Words were stripped by any preceding or trailing symbols and punctuation marks before they were added in the vocabulary. Words that still contained any symbols and puctuation marks (with the exception of hyphens) were filtered as well. So for example "e-mail" is a valid vocabulary entry, while "rrc.cvc.uab.es" is a non-word and is not included.

Submission Stage

For the test phase, we will provide a set of test images along with three specific lists of words for each test image that comprise:
  1. Strongly Contextualised: per-image vocabularies of 100 words including all words (3 characters or longer, only letters) that appear in the image as well as a number of distractor words chosen at random from the same subset test following the setup of Wang et al [4],
  2. Weakly Contextualised: all words (3 characters or longer, only letters) that appear in the entire test set, and
  3. Generic: any vocabulary can be used, a 90k word vocabulary is provided

For each of the above variants, participants can make use of the corresponding vocabulary given to guide the end-to-end word detection and recognition process.
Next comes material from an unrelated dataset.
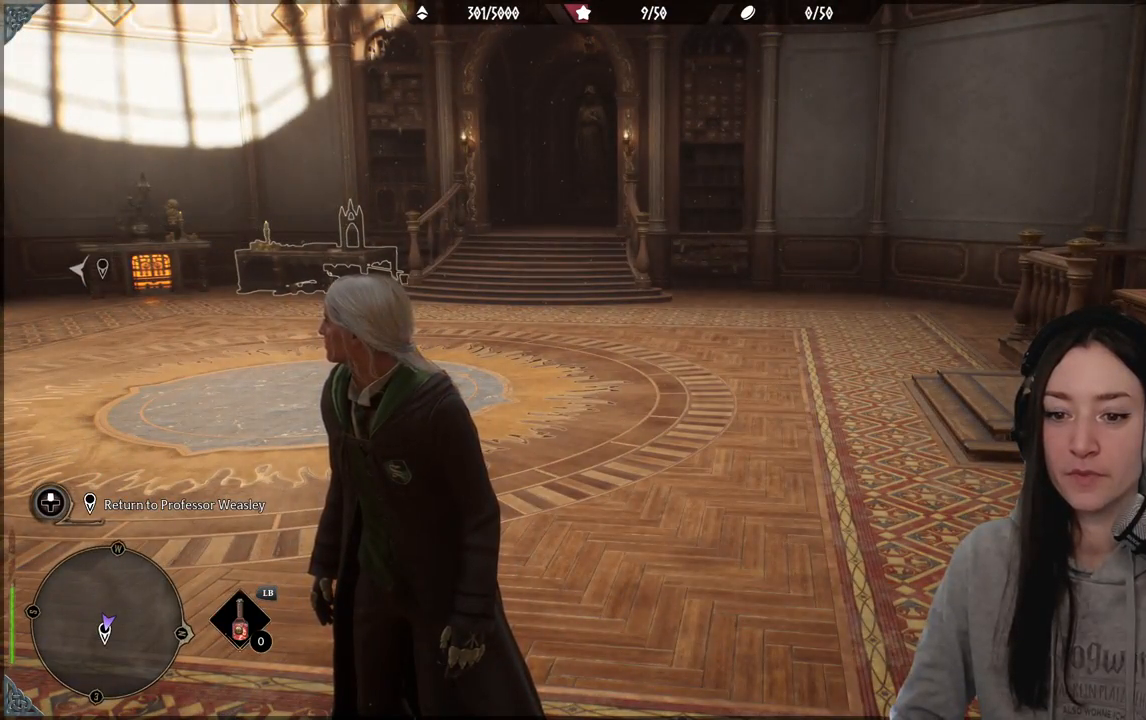
{"buttons": [], "left_stick": "up", "right_stick": "left", "events": [[367, "right_stick", "left"], [400, "left_stick", "up"]]}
Participants will be able to submit end-to-end results for these variants in a single submission step. Variant (1) will be obligatory, while variants (2) and (3) optional.
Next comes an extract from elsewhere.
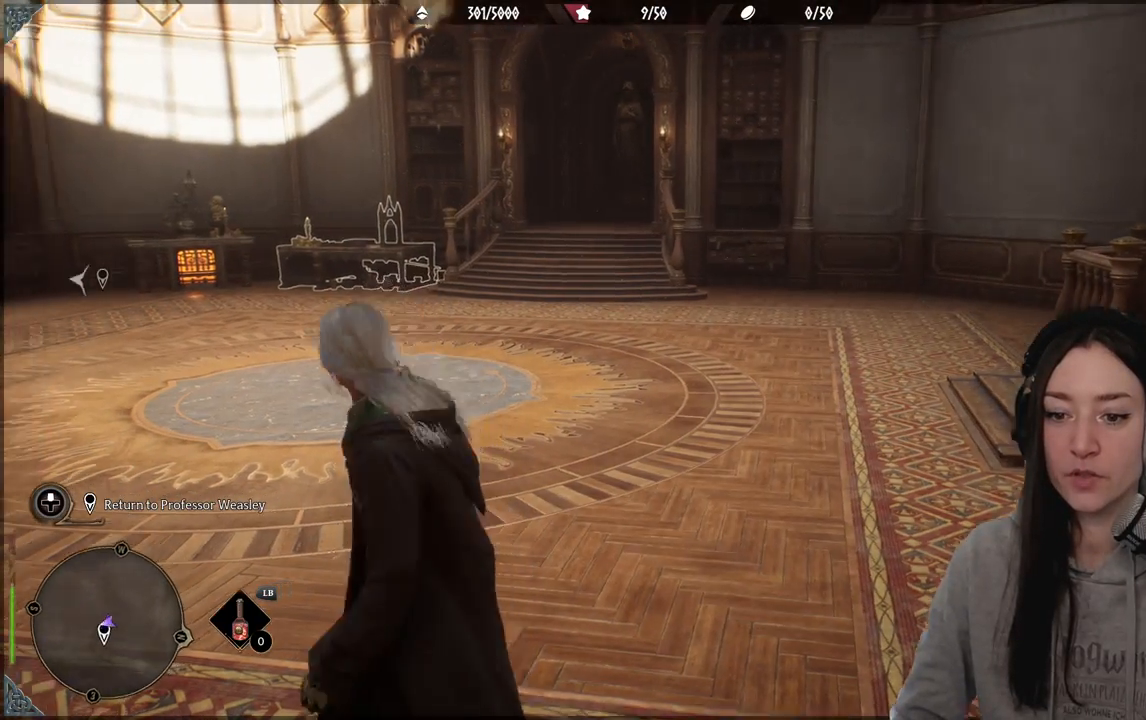
{"buttons": [], "left_stick": "up", "right_stick": "left", "events": []}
Along with the submission of results, participants will have the option to submit the corresponding executable binary file (Windows, Linux or Mac executable). This optional binary file can be added to the submission at a later time (there is no need to delay the submission of results). The executable of the method will be used over a hidden test subset to further analyse the method and provide insight to the authors. The ownership of the file remains with the authors, and the organisers of the competition will keep the executable private and will not make use of the executable in any way unrelated to the competition. The executable should be:

  • Windows, linux, Mac executable
  • Compiled for single core architectures
  • Have no external dependencies (statically linked, or all libraries given)
  • Command line, no graphical interface
  • In Parameters: vocabulary filename (e.g. images/img.txt), image filename (e.g. images/img.png)
  • Output: text file  of results for the image same format as the submission called out.txt

Evaluation

The evaluation protocol proposed by Wang 2011 [4] will be used which considers a detection as a match if it overlaps a ground truth bounding box by more than 50% (as in [5]) and the words match, ignoring the case. Detecting or missing words marked as “do not care” will not affect (positively or negatively) the results. Any detections overlapping more than 50% with “do not care” ground truth regions will be discarded from the submitted results before evaluation takes place, and evaluation will not take into account ground truth regions marked as “do not care”.

References

  1. C. Wolf and J.M. Jolion, "Object Count / Area Graphs for the Evaluation of Object Detection and Segmentation Algorithms", International Journal of Document Analysis, vol. 8, no. 4, pp. 280-296, 2006.
  2. A. Clavelli, D. Karatzas, and J. Llados, "A Framework for the Assessment of Text Extraction Algorithms on Complex Colour Images", in Proceedings of the 9th IAPR Workshop on Document Analysis Systems, Boston, MA, 2010, pp. 19-28.
  3. K. Ntirogiannis, B. Gatos, and I. Pratikakis, "An Objective Methodology for Document Image Binarization Techniques", in Proceedings of the 8th International Workshop on Document Analysis Systems, Nara, Japan, 2008, pp. 217-224
  4. K. Wang, B. Babenko, and S. Belongie, “End-to-end scene text recognition”, in Computer Vision (ICCV), 2011 IEEE International Conference on (pp. 1457-1464), IEEE, November 2011
  5. M. Everingham, S. A. Eslami, L. Van Gool, C. K. Williams, J. Winn, and A. Zisserman, (2014). The pascal visual object classes challenge: A retrospective. International Journal of Computer Vision111(1), 98-136.